Using Very-Large-Scale Aerial Imagery for Rangeland Monitoring and Assessment: Some Statistical Considerations
Abstract
The availability of very-large-scale aerial (VLSA) imagery (typically less than 1 cm ground-sampling-distance spatial resolution) and techniques for processing those data into ecosystem indicators has opened the door for routinely using VLSA imagery in rangeland monitoring and assessment. However, for VLSA imagery to provide defensible information for managers, it is crucial to understand the statistical implications of designing and implementing VLSA image studies, including consideration of image scale, sample design limitations, and the need for validation of estimates. A significant advantage of VLSA imaging is that the researcher can specify the scale (i.e., spatial resolution and extent) of the images. VLSA image programs should plan for scales that match monitoring questions, size of landscape elements to be measured, and spatial heterogeneity of the environment.
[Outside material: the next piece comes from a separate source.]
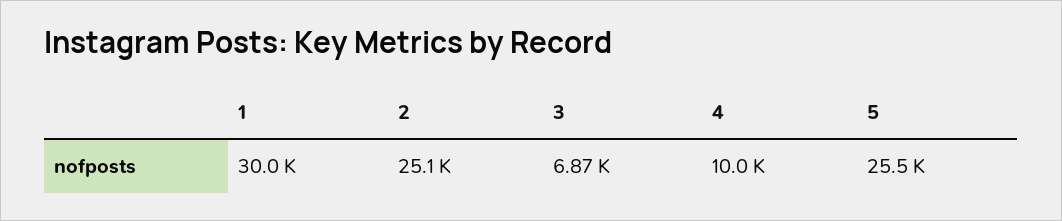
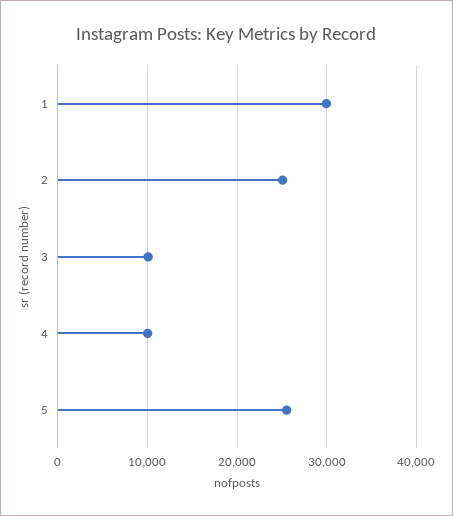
3: 6870 -> 10000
Failure to plan for scale may result in images that are not optimal for answering management questions. Probability-based sampling guards against bias and ensures that inferences can be made to the desired study area. Often collected along flight transects, VLSA imagery lends itself well to certain probability-based sample designs, such as systematic sampling, not often
used in field studies.With VLSA image programs, the sample unit can be an entire image or a portion of an image. It is critical to define the sampling unit and understand the relationship between measurements and estimates made from the imagery. Finally, it is important to statistically validate estimates produced from VLSA images at selected locations using quantitative data of the same scale and more precise and accurate than the VLSA image techniques. The extent to which VLSA imagery will be useful as a tool for understanding the status and trend of rangelands depends as much on the ability to build the imagery into robust
programs as it does on the ability to quickly and relatively easily collect VLSA images over large landscapes.